» **Task item**:
List each line of the data that holds the word "round".

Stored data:

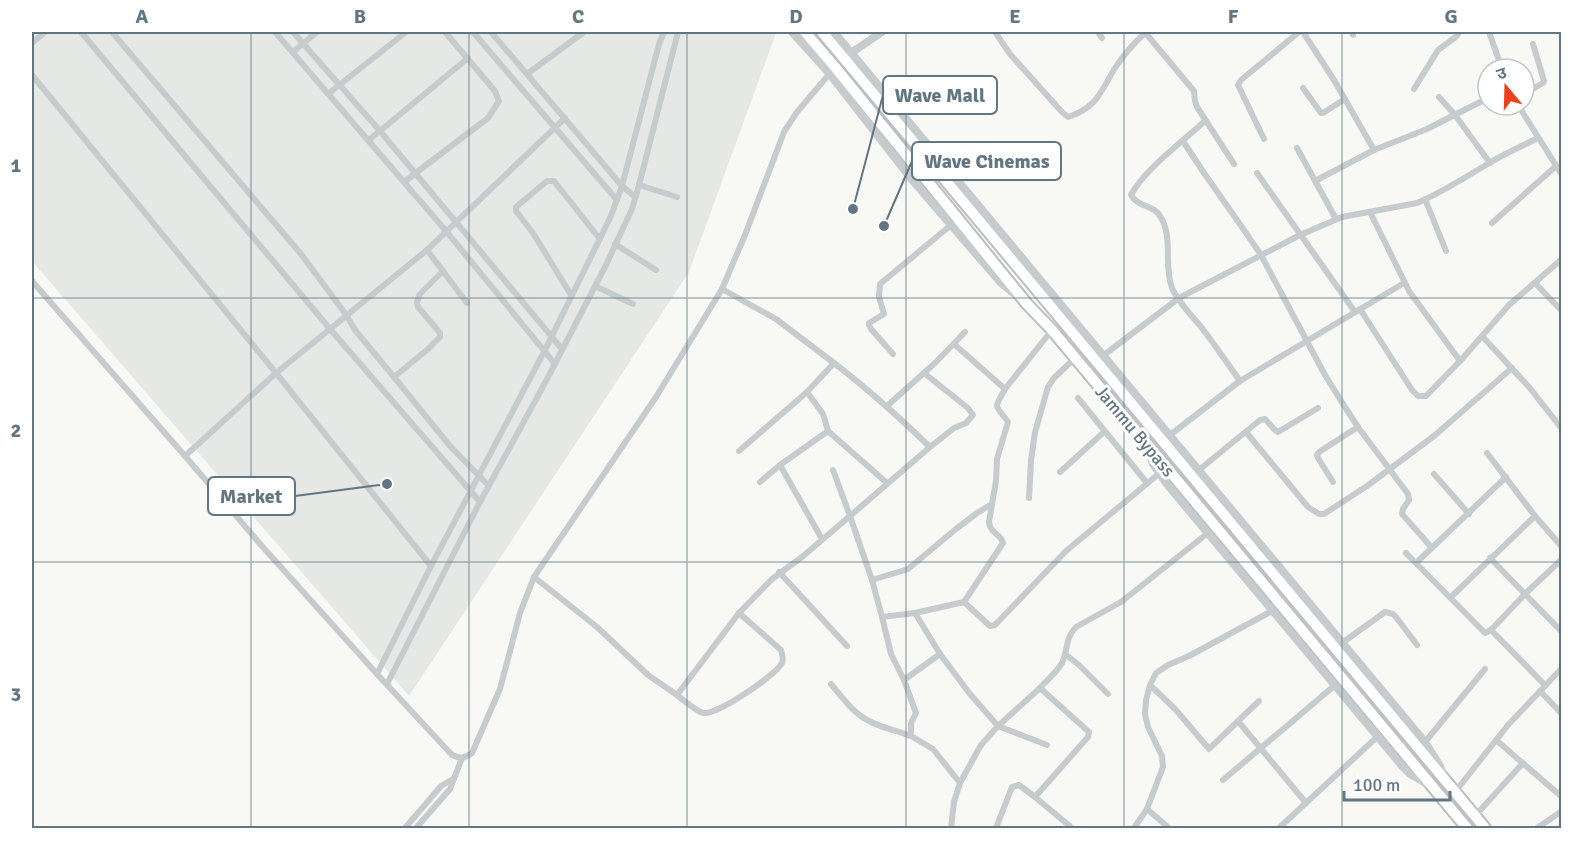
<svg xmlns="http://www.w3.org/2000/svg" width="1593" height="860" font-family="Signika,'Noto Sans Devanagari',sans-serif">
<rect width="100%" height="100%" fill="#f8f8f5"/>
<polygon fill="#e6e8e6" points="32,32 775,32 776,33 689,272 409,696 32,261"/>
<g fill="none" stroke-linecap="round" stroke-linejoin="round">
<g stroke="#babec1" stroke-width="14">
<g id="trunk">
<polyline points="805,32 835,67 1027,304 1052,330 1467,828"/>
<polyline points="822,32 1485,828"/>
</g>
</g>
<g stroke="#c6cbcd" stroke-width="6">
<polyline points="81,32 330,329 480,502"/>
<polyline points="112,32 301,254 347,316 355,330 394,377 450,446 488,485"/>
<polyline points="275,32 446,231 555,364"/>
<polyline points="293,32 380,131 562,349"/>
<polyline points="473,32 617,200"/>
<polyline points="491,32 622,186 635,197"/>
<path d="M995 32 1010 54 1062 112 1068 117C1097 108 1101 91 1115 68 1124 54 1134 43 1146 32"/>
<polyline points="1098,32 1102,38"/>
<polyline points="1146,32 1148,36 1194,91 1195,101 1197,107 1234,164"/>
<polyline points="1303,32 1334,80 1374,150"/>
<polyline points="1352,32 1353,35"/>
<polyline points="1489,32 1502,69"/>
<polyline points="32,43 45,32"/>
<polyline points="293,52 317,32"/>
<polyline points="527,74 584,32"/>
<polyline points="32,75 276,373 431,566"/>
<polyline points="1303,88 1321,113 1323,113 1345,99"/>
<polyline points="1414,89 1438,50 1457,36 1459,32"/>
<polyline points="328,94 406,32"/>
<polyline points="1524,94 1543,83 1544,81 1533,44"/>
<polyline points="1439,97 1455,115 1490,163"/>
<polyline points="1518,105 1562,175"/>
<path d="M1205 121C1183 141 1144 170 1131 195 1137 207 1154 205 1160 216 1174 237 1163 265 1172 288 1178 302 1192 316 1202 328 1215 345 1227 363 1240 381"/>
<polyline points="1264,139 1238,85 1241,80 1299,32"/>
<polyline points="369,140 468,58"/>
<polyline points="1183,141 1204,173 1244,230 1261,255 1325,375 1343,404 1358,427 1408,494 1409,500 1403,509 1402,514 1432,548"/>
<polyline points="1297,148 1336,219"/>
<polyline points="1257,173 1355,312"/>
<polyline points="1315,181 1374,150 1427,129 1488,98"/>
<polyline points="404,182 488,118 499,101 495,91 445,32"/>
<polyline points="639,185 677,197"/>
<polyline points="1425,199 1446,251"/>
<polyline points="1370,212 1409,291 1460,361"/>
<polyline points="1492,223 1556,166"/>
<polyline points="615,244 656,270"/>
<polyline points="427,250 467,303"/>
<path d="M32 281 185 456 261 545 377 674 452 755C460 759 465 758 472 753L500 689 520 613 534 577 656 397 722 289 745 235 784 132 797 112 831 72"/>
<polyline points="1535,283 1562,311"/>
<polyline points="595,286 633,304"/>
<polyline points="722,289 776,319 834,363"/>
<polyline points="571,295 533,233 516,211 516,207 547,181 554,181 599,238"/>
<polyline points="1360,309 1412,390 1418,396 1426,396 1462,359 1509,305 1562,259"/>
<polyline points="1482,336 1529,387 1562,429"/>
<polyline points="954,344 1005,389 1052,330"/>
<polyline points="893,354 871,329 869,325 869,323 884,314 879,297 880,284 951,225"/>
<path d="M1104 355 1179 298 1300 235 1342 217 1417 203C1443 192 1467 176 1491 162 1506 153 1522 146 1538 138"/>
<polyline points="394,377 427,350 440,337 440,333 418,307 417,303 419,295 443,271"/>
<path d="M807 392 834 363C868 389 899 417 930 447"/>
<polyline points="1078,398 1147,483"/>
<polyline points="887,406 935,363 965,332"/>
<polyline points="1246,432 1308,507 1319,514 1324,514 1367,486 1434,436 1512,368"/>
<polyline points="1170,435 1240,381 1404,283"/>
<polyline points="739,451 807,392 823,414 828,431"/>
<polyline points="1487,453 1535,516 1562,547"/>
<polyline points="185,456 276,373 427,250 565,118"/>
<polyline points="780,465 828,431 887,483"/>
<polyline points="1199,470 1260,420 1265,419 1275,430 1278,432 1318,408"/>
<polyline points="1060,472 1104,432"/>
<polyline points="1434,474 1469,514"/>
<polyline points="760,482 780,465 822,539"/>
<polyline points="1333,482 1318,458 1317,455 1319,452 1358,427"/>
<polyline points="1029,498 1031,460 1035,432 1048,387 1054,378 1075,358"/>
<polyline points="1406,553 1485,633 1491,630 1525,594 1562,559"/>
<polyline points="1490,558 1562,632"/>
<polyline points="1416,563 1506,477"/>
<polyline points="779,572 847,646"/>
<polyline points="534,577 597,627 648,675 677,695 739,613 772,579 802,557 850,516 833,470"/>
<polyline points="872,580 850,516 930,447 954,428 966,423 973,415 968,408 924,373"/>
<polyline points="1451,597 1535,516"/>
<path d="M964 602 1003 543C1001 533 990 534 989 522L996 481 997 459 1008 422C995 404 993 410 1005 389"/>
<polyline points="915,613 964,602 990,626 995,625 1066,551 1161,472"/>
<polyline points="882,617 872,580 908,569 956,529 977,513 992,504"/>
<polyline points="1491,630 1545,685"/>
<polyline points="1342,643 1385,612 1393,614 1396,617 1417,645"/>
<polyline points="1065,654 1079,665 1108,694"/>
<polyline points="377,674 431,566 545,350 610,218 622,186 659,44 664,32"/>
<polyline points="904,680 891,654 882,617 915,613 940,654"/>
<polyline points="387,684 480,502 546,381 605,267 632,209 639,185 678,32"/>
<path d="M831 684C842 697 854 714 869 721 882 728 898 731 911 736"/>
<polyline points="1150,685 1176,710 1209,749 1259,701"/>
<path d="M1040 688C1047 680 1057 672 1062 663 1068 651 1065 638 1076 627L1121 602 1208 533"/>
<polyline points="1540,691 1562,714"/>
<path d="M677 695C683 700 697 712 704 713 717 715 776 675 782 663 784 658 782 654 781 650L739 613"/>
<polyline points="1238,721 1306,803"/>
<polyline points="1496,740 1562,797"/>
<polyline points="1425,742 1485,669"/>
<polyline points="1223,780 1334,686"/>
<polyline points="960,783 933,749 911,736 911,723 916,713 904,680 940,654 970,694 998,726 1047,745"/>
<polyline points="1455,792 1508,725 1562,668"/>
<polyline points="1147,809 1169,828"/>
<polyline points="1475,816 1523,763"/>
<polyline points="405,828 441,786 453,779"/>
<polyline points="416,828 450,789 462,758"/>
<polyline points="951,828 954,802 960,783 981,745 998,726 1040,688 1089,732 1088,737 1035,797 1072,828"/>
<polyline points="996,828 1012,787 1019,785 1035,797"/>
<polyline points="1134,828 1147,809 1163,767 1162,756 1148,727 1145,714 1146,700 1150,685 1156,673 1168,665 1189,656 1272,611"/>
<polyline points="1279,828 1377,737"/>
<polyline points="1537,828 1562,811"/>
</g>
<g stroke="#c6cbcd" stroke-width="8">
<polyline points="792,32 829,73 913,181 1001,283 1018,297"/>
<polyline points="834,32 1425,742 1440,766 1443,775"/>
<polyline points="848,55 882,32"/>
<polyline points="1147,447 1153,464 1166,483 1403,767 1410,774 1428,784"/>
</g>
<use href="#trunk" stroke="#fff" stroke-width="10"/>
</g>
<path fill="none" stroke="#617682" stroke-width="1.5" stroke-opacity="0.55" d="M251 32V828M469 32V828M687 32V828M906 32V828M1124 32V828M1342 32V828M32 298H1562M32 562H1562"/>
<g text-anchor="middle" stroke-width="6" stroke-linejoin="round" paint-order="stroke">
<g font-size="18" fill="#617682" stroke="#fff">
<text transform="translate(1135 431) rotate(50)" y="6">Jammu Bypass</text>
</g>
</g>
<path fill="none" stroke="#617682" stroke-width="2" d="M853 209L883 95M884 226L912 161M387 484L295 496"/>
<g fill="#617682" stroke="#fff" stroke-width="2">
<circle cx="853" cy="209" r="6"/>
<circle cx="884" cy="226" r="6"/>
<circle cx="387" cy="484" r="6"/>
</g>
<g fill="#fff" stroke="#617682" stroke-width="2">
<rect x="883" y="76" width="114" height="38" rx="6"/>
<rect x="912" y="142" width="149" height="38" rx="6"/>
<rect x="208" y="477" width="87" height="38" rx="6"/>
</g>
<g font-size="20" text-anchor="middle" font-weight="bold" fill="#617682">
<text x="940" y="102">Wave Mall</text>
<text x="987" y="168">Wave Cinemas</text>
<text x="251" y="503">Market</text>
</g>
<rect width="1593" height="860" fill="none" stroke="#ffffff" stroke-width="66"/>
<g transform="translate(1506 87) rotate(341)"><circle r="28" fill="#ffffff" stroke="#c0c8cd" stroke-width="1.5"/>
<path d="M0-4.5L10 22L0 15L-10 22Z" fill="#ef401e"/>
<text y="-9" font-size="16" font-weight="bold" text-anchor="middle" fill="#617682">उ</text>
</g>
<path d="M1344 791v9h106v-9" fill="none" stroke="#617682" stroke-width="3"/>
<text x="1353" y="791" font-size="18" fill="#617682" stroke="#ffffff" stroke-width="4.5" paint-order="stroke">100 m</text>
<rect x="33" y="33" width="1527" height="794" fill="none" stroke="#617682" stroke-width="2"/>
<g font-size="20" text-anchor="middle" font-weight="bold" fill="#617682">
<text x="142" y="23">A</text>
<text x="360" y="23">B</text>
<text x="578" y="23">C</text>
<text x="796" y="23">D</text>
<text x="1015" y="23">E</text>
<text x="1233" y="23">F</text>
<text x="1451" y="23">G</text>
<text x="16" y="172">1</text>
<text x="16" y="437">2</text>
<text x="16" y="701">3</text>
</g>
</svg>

» **Solution for this exercise**:
<g fill="none" stroke-linecap="round" stroke-linejoin="round">
<g text-anchor="middle" stroke-width="6" stroke-linejoin="round" paint-order="stroke">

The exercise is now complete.